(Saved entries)
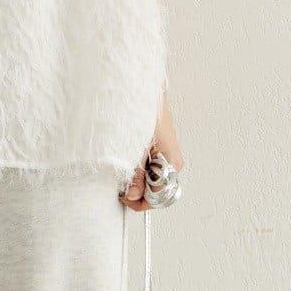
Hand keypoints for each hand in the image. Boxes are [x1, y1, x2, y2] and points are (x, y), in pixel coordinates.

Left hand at [119, 86, 186, 209]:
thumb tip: (134, 196)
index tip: (123, 197)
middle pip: (154, 191)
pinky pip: (145, 169)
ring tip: (119, 165)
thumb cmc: (143, 112)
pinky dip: (133, 168)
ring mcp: (164, 157)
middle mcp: (172, 164)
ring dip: (132, 179)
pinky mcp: (156, 151)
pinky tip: (124, 159)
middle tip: (117, 181)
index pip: (159, 198)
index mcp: (172, 164)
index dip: (140, 201)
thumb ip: (136, 174)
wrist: (141, 90)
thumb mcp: (135, 148)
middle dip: (135, 190)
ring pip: (148, 181)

• Task instructions
Among the records above, which lines hold the word "pinky"? Copy each one.

• Solution to this task
pinky pip: (145, 169)
pinky dip: (133, 168)
pinky mcp: (156, 151)
pinky tip: (124, 159)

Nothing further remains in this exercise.